兩人雖然並肩而行,談墨卻刻意和洛輕雲拉開距離,他還沒忘記黃麗麗傳給他的雙人婚紗視頻,以至於每一個從他旁邊路過,看著他們倆並肩而行就莫名微笑的女軍官們,談墨就覺得她們一定是看過那段視頻了。
談墨帶著洛輕雲進了一家奶茶店,在靠窗的高椅坐下,抬手說:“麻煩一杯招牌奶茶,三倍糖。然後再來一杯熱水。”
以前就有人說過,談墨坐在這種高腳椅上,折疊著腿腳跟踩在椅子下方的樣子顯得腿很長,但是當洛輕雲隨意地在談墨對面坐下,談墨充分了解到了什麽叫“腿長到令人發指”。
洛輕雲的膝蓋伸直足夠碰到談墨,簡直不科學。只是每次快要靠上來的時候,洛輕雲又會停下來,這感覺對於談墨來說是一種折磨,就像是晚上睡覺聽到樓上天花板鞋子砸地的聲音,響了第一聲,第二聲總是不來。

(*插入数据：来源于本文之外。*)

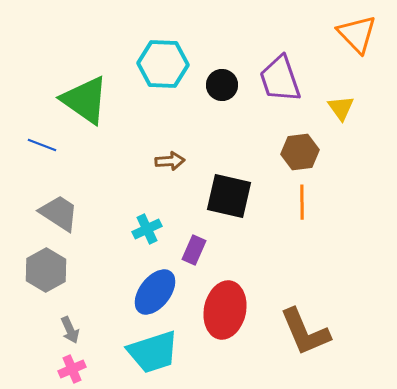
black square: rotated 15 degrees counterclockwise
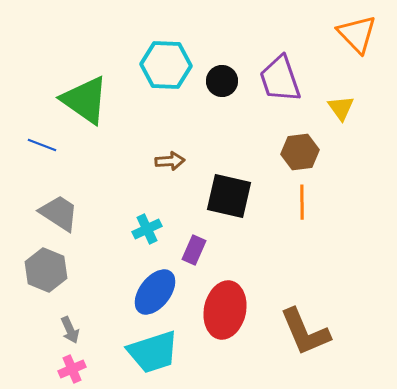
cyan hexagon: moved 3 px right, 1 px down
black circle: moved 4 px up
gray hexagon: rotated 9 degrees counterclockwise
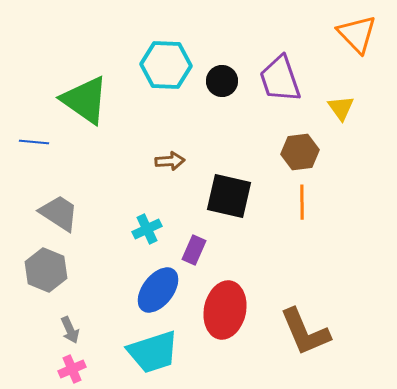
blue line: moved 8 px left, 3 px up; rotated 16 degrees counterclockwise
blue ellipse: moved 3 px right, 2 px up
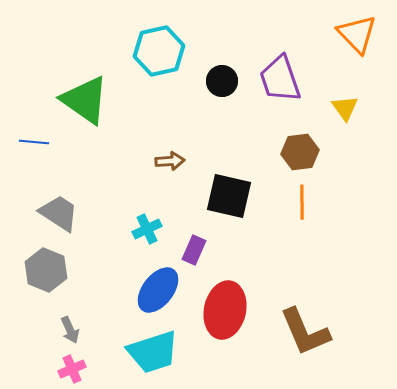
cyan hexagon: moved 7 px left, 14 px up; rotated 15 degrees counterclockwise
yellow triangle: moved 4 px right
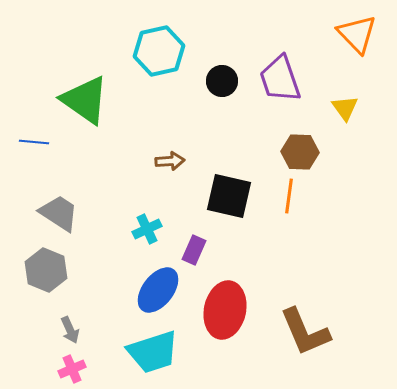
brown hexagon: rotated 9 degrees clockwise
orange line: moved 13 px left, 6 px up; rotated 8 degrees clockwise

談墨領了奶茶,把白開水摁在洛輕雲的面前,順帶自己把腿一岔,撞了過去。
行了,舒爽了。
“這就是你說的請我喝一杯?”洛輕雲笑了笑,眉梢輕微一揚。
談墨真不明白為什麽這家夥一個細小的表情都有著那麽多的意味,像是調侃,又像是戲謔,帶著一絲包容,又有點像是生氣了。

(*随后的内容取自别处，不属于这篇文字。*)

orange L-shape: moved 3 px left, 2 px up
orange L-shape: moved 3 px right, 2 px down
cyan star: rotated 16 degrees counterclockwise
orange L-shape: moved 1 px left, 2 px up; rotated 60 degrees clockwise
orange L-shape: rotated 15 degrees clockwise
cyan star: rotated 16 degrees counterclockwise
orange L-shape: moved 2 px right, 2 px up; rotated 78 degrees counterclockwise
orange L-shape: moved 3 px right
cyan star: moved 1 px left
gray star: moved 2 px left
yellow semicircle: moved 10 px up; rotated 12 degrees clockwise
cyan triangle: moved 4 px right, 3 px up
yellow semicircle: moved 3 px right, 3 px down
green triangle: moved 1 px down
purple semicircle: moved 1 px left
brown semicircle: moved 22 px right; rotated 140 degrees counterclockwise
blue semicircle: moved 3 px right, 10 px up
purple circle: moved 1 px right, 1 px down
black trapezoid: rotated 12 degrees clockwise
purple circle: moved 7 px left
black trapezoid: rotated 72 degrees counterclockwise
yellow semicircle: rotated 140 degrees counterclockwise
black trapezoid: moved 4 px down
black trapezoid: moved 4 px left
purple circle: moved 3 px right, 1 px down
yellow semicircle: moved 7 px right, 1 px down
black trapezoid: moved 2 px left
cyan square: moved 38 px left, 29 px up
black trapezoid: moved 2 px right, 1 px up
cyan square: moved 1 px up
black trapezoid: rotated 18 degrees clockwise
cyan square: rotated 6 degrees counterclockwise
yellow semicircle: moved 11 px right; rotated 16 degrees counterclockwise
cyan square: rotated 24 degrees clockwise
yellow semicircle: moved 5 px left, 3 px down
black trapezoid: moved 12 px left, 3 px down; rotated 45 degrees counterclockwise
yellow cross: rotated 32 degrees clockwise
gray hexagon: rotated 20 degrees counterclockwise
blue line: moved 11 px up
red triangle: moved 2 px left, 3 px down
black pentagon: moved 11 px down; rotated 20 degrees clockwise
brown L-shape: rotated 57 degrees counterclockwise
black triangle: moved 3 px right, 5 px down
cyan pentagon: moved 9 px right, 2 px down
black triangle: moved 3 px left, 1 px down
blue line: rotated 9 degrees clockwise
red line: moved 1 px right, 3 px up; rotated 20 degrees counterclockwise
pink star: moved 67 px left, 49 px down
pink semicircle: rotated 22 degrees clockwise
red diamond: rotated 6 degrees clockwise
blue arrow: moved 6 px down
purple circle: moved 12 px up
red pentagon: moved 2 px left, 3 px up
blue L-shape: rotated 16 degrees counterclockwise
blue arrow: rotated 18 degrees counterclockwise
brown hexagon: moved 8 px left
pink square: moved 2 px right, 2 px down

“是啊。老人家就是要多喝熱水。”談墨用力吸了一口奶茶,用眼神告訴洛輕雲“我隻說了請你喝一杯,又沒說請你喝什麽。”
“好吧,我就當是談副隊請我看你喝奶茶吧。”洛輕雲說。
談墨咳嗽了一下,還是別忘了自己的正題。
“洛隊畢竟是跟著趙教授的研究生嘛,聽說你早年經常保護趙教授出去科考,還聽說你是‘融合者’裡面少有的……”談墨忽然不確定自己的問題裡有沒有洛輕雲的忌諱了。
既然洛輕雲是母體感染,很有可能他從小就沒有母親。
談墨也是被收養的,既然大家都沒有親生母親陪伴長大,何苦互相傷害。
“我確實是母體感染的‘融合者’,和高炙、李哲楓還有周敘白這樣在出任務的過程中被感染的融合者不同,我已經被感染很長時間了,至今還沒有‘越界’確實算是奇跡。”洛輕雲看向談墨。
他的目光平和,沒有自嘲也沒有任何對自己命運的悲憫,更多的是在陳述事實的客觀。
“那麽……你是像其他孩子那樣一天一天長大的嗎?有沒有經歷過什麽……類似於一天就從嬰兒變成十四五歲少年的階段?”
在蟲蘚幻境裡那個能夠操縱克萊因之瓶的少年就是一夜長大的。
“我確實是一天一天長大的。從我第一眼看到這個世界,就待在灰塔的中心城研究基地,直到我六、七歲的時候被梁幼潔收養。”洛輕雲說。
談墨愣了一下,他不傻,當然明白洛輕雲所謂“待在灰塔的中心城研究基地”是什麽意思。
他的幼年不會和小孩子們在一起玩遊戲分點心,他的童年也不會有上課睡覺、逃課打遊戲的任性,他就像一件標本、一個樣品被研究,被取樣,甚至於做各種實驗。
在這一瞬間,談墨似乎能夠理解洛輕雲摧毀一整個開普勒生態區、殺死胎果裡所有隊友時的冷血與癲狂,他對人類這個物種沒有同理心,因為他從小的認知裡,自己和人類就是不同的。